-- Start of Records shown --

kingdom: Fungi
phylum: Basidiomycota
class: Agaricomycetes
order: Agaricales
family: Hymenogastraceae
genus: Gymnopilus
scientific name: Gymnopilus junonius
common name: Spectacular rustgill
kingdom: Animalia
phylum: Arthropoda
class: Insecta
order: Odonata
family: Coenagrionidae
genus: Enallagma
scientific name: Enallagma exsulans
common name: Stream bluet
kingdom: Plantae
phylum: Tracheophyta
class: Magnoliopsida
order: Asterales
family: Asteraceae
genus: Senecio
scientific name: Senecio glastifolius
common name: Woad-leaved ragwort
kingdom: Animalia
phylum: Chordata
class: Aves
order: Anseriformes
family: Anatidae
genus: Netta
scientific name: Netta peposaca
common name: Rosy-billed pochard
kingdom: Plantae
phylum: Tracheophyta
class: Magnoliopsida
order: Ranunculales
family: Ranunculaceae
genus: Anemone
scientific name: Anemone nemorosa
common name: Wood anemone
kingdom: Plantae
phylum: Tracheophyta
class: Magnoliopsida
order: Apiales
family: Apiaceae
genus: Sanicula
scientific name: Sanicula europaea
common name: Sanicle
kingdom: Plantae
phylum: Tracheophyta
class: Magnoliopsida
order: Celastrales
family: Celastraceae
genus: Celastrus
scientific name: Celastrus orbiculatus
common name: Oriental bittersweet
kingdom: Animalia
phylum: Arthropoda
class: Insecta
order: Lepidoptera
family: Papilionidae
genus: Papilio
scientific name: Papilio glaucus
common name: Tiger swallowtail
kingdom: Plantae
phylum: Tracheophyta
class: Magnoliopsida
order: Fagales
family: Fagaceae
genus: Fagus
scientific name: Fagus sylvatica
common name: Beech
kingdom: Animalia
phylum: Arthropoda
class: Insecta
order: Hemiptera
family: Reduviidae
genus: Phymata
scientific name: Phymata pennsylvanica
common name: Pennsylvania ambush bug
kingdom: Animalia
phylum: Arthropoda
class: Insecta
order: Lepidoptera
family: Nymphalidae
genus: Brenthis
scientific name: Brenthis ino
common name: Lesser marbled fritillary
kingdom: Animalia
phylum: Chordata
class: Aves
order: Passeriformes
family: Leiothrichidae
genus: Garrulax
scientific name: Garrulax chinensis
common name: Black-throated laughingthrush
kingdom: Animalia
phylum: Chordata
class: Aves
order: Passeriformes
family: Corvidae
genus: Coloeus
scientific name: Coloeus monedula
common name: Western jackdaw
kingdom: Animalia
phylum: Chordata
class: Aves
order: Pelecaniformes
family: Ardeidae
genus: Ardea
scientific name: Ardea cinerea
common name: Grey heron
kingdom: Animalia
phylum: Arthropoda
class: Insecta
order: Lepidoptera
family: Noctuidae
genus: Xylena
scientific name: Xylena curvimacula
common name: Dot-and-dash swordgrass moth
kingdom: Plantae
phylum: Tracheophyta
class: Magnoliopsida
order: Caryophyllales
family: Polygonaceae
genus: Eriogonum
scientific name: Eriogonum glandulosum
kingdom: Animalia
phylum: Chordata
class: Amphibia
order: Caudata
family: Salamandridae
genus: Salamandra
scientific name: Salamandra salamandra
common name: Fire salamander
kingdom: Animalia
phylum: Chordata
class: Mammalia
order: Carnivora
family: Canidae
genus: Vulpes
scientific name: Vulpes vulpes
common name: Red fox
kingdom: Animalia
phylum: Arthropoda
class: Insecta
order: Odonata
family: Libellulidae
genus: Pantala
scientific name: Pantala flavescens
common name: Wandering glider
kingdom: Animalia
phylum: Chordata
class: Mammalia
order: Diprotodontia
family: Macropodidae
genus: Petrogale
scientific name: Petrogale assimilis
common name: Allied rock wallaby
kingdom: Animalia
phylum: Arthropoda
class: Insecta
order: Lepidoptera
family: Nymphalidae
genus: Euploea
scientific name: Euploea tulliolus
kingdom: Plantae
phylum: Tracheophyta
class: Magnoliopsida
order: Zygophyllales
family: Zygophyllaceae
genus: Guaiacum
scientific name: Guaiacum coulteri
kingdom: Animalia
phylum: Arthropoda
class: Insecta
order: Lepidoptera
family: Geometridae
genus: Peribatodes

-- End of Records shown --

Task brief: Print these lines again with no changes at all.

Final result:
kingdom: Fungi
phylum: Basidiomycota
class: Agaricomycetes
order: Agaricales
family: Hymenogastraceae
genus: Gymnopilus
scientific name: Gymnopilus junonius
common name: Spectacular rustgill
kingdom: Animalia
phylum: Arthropoda
class: Insecta
order: Odonata
family: Coenagrionidae
genus: Enallagma
scientific name: Enallagma exsulans
common name: Stream bluet
kingdom: Plantae
phylum: Tracheophyta
class: Magnoliopsida
order: Asterales
family: Asteraceae
genus: Senecio
scientific name: Senecio glastifolius
common name: Woad-leaved ragwort
kingdom: Animalia
phylum: Chordata
class: Aves
order: Anseriformes
family: Anatidae
genus: Netta
scientific name: Netta peposaca
common name: Rosy-billed pochard
kingdom: Plantae
phylum: Tracheophyta
class: Magnoliopsida
order: Ranunculales
family: Ranunculaceae
genus: Anemone
scientific name: Anemone nemorosa
common name: Wood anemone
kingdom: Plantae
phylum: Tracheophyta
class: Magnoliopsida
order: Apiales
family: Apiaceae
genus: Sanicula
scientific name: Sanicula europaea
common name: Sanicle
kingdom: Plantae
phylum: Tracheophyta
class: Magnoliopsida
order: Celastrales
family: Celastraceae
genus: Celastrus
scientific name: Celastrus orbiculatus
common name: Oriental bittersweet
kingdom: Animalia
phylum: Arthropoda
class: Insecta
order: Lepidoptera
family: Papilionidae
genus: Papilio
scientific name: Papilio glaucus
common name: Tiger swallowtail
kingdom: Plantae
phylum: Tracheophyta
class: Magnoliopsida
order: Fagales
family: Fagaceae
genus: Fagus
scientific name: Fagus sylvatica
common name: Beech
kingdom: Animalia
phylum: Arthropoda
class: Insecta
order: Hemiptera
family: Reduviidae
genus: Phymata
scientific name: Phymata pennsylvanica
common name: Pennsylvania ambush bug
kingdom: Animalia
phylum: Arthropoda
class: Insecta
order: Lepidoptera
family: Nymphalidae
genus: Brenthis
scientific name: Brenthis ino
common name: Lesser marbled fritillary
kingdom: Animalia
phylum: Chordata
class: Aves
order: Passeriformes
family: Leiothrichidae
genus: Garrulax
scientific name: Garrulax chinensis
common name: Black-throated laughingthrush
kingdom: Animalia
phylum: Chordata
class: Aves
order: Passeriformes
family: Corvidae
genus: Coloeus
scientific name: Coloeus monedula
common name: Western jackdaw
kingdom: Animalia
phylum: Chordata
class: Aves
order: Pelecaniformes
family: Ardeidae
genus: Ardea
scientific name: Ardea cinerea
common name: Grey heron
kingdom: Animalia
phylum: Arthropoda
class: Insecta
order: Lepidoptera
family: Noctuidae
genus: Xylena
scientific name: Xylena curvimacula
common name: Dot-and-dash swordgrass moth
kingdom: Plantae
phylum: Tracheophyta
class: Magnoliopsida
order: Caryophyllales
family: Polygonaceae
genus: Eriogonum
scientific name: Eriogonum glandulosum
kingdom: Animalia
phylum: Chordata
class: Amphibia
order: Caudata
family: Salamandridae
genus: Salamandra
scientific name: Salamandra salamandra
common name: Fire salamander
kingdom: Animalia
phylum: Chordata
class: Mammalia
order: Carnivora
family: Canidae
genus: Vulpes
scientific name: Vulpes vulpes
common name: Red fox
kingdom: Animalia
phylum: Arthropoda
class: Insecta
order: Odonata
family: Libellulidae
genus: Pantala
scientific name: Pantala flavescens
common name: Wandering glider
kingdom: Animalia
phylum: Chordata
class: Mammalia
order: Diprotodontia
family: Macropodidae
genus: Petrogale
scientific name: Petrogale assimilis
common name: Allied rock wallaby
kingdom: Animalia
phylum: Arthropoda
class: Insecta
order: Lepidoptera
family: Nymphalidae
genus: Euploea
scientific name: Euploea tulliolus
kingdom: Plantae
phylum: Tracheophyta
class: Magnoliopsida
order: Zygophyllales
family: Zygophyllaceae
genus: Guaiacum
scientific name: Guaiacum coulteri
kingdom: Animalia
phylum: Arthropoda
class: Insecta
order: Lepidoptera
family: Geometridae
genus: Peribatodes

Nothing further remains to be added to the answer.